■ 挙式スタート
ついに、挙式の開始時間。私たちも、誘導を終えて聖歌隊の立ち位置に移動します。会場を見渡すと、なんと、牧師がいるではありませんか!
私たちの心配をよそに、挙式は時間通りに始まり、滞りなく進みます。外国人牧師がギリギリ間に合ったのでしょうか?それとも代わりの人が手配できたのでしょうか?
不思議に思い、牧師をよくみてみると……。
なんだか見覚えのある顔……。
そう!Aさんです!さっきまで私たちに業務を教えてくれていたAさん。
牧師の服の裾からは、チェックのズボンが見えています。
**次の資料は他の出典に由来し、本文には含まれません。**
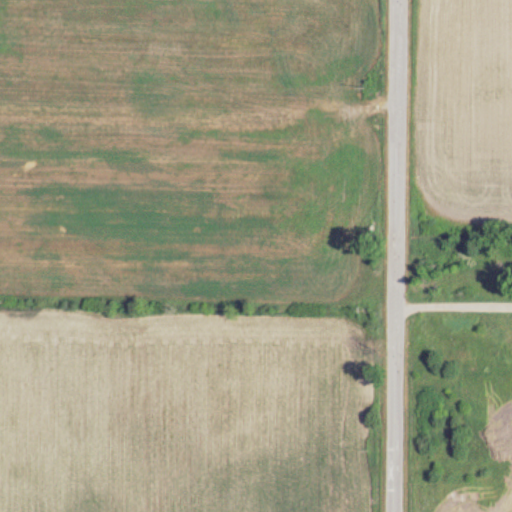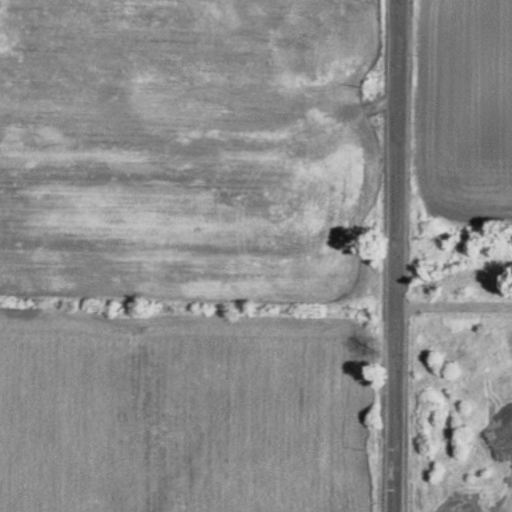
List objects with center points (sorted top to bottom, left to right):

さっきまでの軽快な関西弁は、カタコトの日本語に変わっています。 始めは驚きで顔を見合わせた私たちでしたが、次第に笑いが込み上げてきます。でも、私たち聖歌隊の立ち位置は新郎新婦の横。目の前にはたくさんの列席者の方々……。そんな中、聖歌隊が笑い出すわけにはいきません。太ももをこっそりつねりながら、必死で笑いを堪えていました。
■ 後日談
後で聞いた話によると、来るはずだった外国人牧師は結局音信不通のまま。挙式の後に、Aさんから式場に事情を説明し謝罪したそうです。ちなみにAさんはイケメンではありませんが、堀深い顔立ちだったので、式場スタッフは外国人だと信じていました。
私たちは、その件を機に別の派遣会社に移ったため、謝罪の結果がどうなったかまでは聞くことはできませんでした。さらにその後、ウエディングプランナーになり、たくさんの結婚式を担当しましたが、日本人が外国人のフリをして牧師をするなんて、後にも先にもその結婚式のみ。 もう20年近く前の話ですが、当時学生の私とっては、衝撃的な珍事件でした。